The AI Feedback Loop

The most critical feature of the entire platform is the feedback mechanism. When an analyst closes a case, they don't just click a button. They provide structured feedback: "Confirmed Fraud - Account Takeover," "False Positive - User Traveling," "Suspicious - Refer to AML."

This isn't just for record-keeping. It is the most valuable data the system can generate. This feedback flows directly back to BigQuery, where it becomes the ground truth for the next generation of models. This tight, human-in-the-loop feedback cycle is what allows the platform to adapt and evolve, turning every decision an analyst makes into a lesson for the machine.
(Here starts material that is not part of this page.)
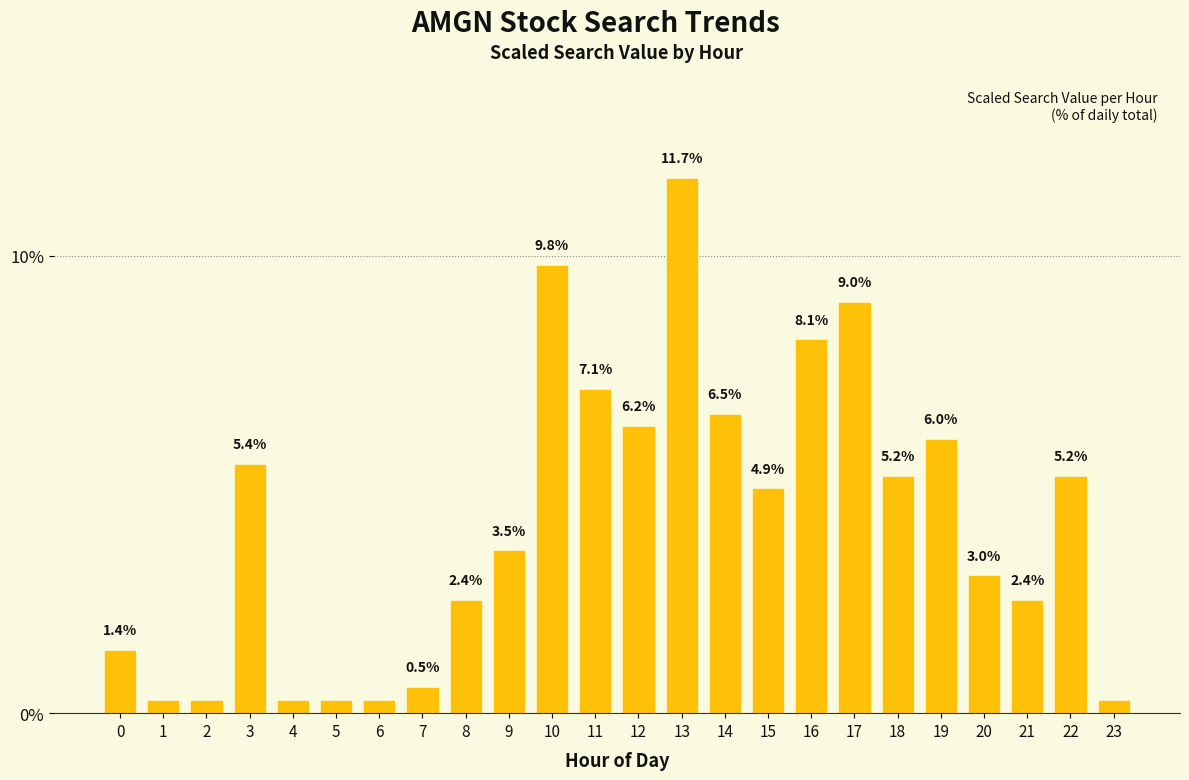

Is it true that the value at 9 is 3.5?

True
The AI's role is not to replace the analyst, but to be the world's best assistant. It sifts through the noise, summarizes the complex, and highlights connections a human might miss, freeing up the analyst to do what they do best: apply domain expertise and make high-stakes judgment calls.

A Closing Reflection

The challenge of building a financial crime prevention platform is compelling because it's a microcosm of modern software engineering. It's a distributed system where correctness and performance are in constant tension. It's a data problem at a massive scale. And, most importantly, it's a sociotechnical system where the ultimate goal is not simply to achieve a high F1 score, but to build a seamless, low-friction interface between a human expert and a machine's pattern-matching capabilities. The engineering is in service of that collaboration.